You didn’t change the seed, so the four numbers generated randomly, not according to a specific location in the data.
set.seed(1)
mean(sample(diamonds$price,sample.size))
## [1] 3908
mean(sample(diamonds$price,sample.size))
## [1] 2521
mean(sample(diamonds$price,sample.size))
## [1] 3346.75
Explain what we have done here. Answer the following question: what other statistics could we use to describe samples?
Sample standard deviation and sample distribution.
For example standard deviation, with Bessel’s correction:
set.seed(1)
sd(sample(diamonds$price,sample.size))
## [1] 3936.586
sd(sample(diamonds$price,sample.size))
## [1] 1683.428
sd(sample(diamonds$price,sample.size))
## [1] 2036.409
And standard deviation, without Bessel’s correction:
set.seed(1)
sdn(sample(diamonds$price,sample.size))
## [1] 3409.183
sdn(sample(diamonds$price,sample.size))
## [1] 1457.891
sdn(sample(diamonds$price,sample.size))
## [1] 1763.582
Explain what a sampling distribution of a statistic is and how it relates to the numbers computed above. Answer the following question: what tools do we have to describe these distributions?
The sampling distribution of a statistic is the distribution of that statistic, considered as a random variable, coming from a random sample of size n. For the mean, the sample size was set at four and corresponds to the ‘4’ on the plot. The sample size would change in the R studio code to change the sample size on the plot. Ergo, everytime you set a new sample size, you get new numbers. We can use mean and standard deviation as well as plots to describe the distribution.
The plot below shows images of the sampling distribution for the sample mean, for different values of sample size.
Answer the following questions: what do the features of the graph below represent? One hint: the horizontal line is the population mean of the prices of all diamonds in the data set.
The top represents the outliers of price, the first and third quartiles are represented by the white boxes that the population mean of the prices runs through The small black line separating the quartiles is the median.
**
Explain the concept of an estimator. What is the sample mean estimating, and it what situation does it do a better job?
It is simply for estimating a given quantity based on collected data. In this case, the sample mean is an unbiased estimate of poulation mean. It will do a better job when there is little to no bias.
Let’s try describing the sampling distribution of the sample standard deviation with Bessel’s Correction.
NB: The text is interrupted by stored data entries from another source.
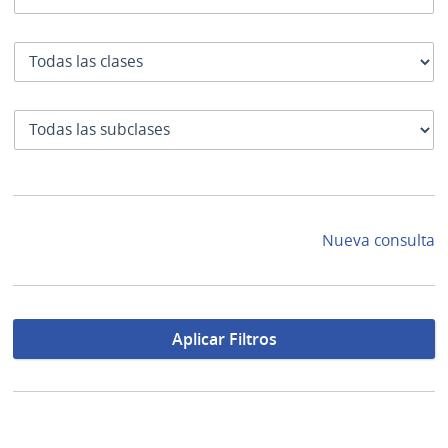
Clase
SubClase
Nueva consulta
Aplicar Filtros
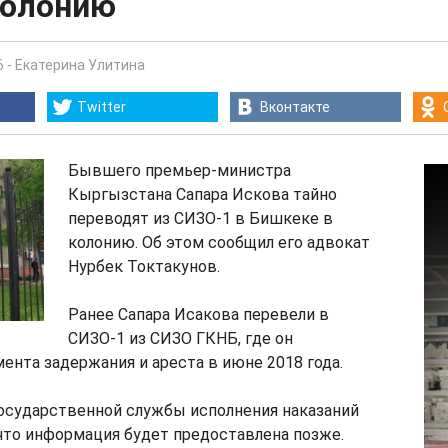
колонию
6
-
Екатерина Улитина
Twitter
Вконтакте
Бывшего премьер-министра
Кыргызстана Сапара Искова тайно
переводят из СИЗО-1 в Бишкеке в
колонию. Об этом сообщил его адвокат
Нурбек Токтакунов.
Ранее Сапара Исакова перевели в
СИЗО-1 из СИЗО ГКНБ, где он
ента задержания и ареста в июне 2018 года.
Государственной службы исполнения наказаний
что информация будет предоставлена позже.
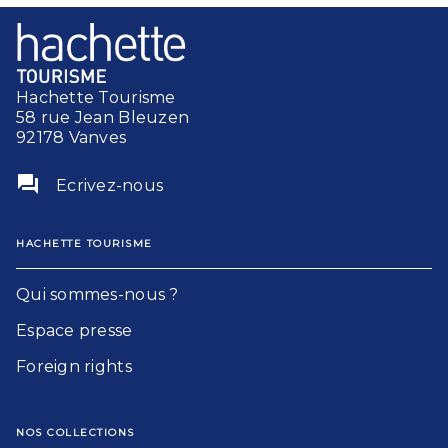
Hachette Tourisme
58 rue Jean Bleuzen
92178 Vanves
question_answer
Ecrivez-nous
HACHETTE TOURISME
Qui sommes-nous ?
Espace presse
Foreign rights
NOS COLLECTIONS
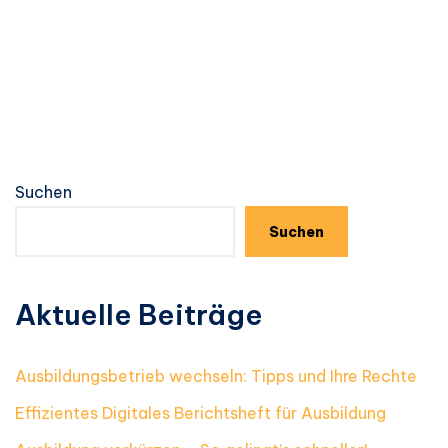
Suchen
Suchen
Aktuelle Beiträge
Ausbildungsbetrieb wechseln: Tipps und Ihre Rechte
Effizientes Digitales Berichtsheft für Ausbildung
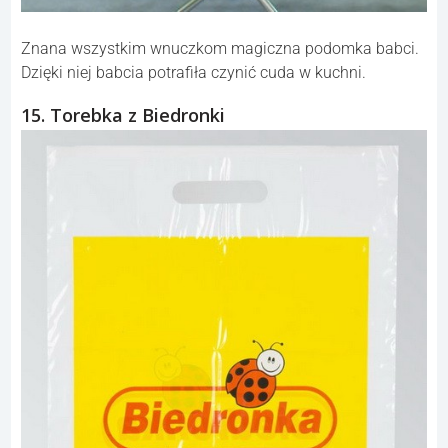
Znana wszystkim wnuczkom magiczna podomka babci.
Dzięki niej babcia potrafiła czynić cuda w kuchni.
15. Torebka z Biedronki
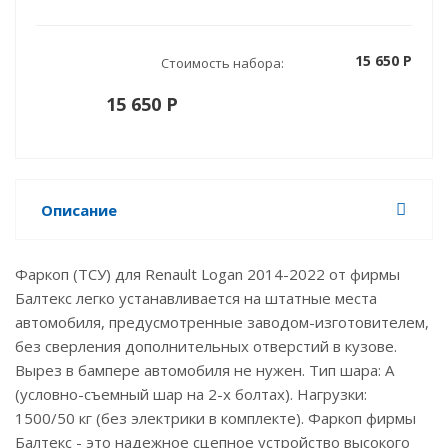
15 650 P
Стоимость набора:
15 650 P
Описание
Фаркоп (ТСУ) для Renault Logan 2014-2022 от фирмы
Балтекс легко устанавливается на штатные места
автомобиля, предусмотренные заводом-изготовителем,
без сверления дополнительных отверстий в кузове.
Вырез в бампере автомобиля не нужен. Тип шара: А
(условно-съемный шар на 2-х болтах). Нагрузки:
1500/50 кг (без электрики в комплекте). Фаркоп фирмы
Балтекс - это надежное сцепное устройство высокого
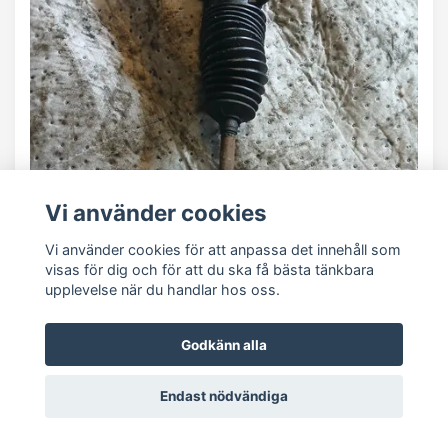
Vi använder cookies
Vi använder cookies för att anpassa det innehåll som
visas för dig och för att du ska få bästa tänkbara
upplevelse när du handlar hos oss.
Godkänn alla
Endast nödvändiga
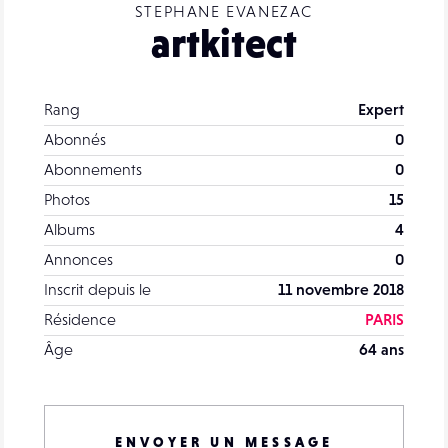
STEPHANE EVANEZAC
artkitect
Rang
Expert
Abonnés
0
Abonnements
0
Photos
15
Albums
4
Annonces
0
Inscrit depuis le
11 novembre 2018
Résidence
PARIS
Âge
64 ans
ENVOYER UN MESSAGE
Again the samples are of diamonds, and the variable considered is the price of diamonds:
Some people argue that it is appropriate to drop Bessel’s correction for populations, but if the population size is large, as shown here it doesn’t matter much. Why? What is the sample standard deviation estimating? In what situations is it a better estimate?
In larger populations, the correction still works, but there isn’t much of a difference between its result and one used without Bessel’s correction. It is an unbiased estimating the standard deviation of a population. It only matters for a small sample size, so with a larger sample size it may be better not to use Bessel’s correction.
Now let’s try without Bessel’s correction:
Answer the following questions: what is the difference between the standard deviation with Bessel’s correction and the standard deviation without Bessel’s correction? Which do you think is better and when does it matter?
On average, the standard deviation isn’t as accurate without Bessel’s corecction. With it, the mean sampling error is closer to zero, making it closer to being unbiased.
Describe the difference between sampling error and sampling bias. Describe the difference between a biased estimator and unbiased estimators.
A sampling error is the difference between the statistic (sample mean) and the parameter (population mean). A sampling bias is the mean sampling error specificallhy. Mean is an unbiased estimate of the population mean, meaning the mean sampling error is zero. A biased estimator is the difference betwwen an estimator’s expected value and the actual value of the parameter.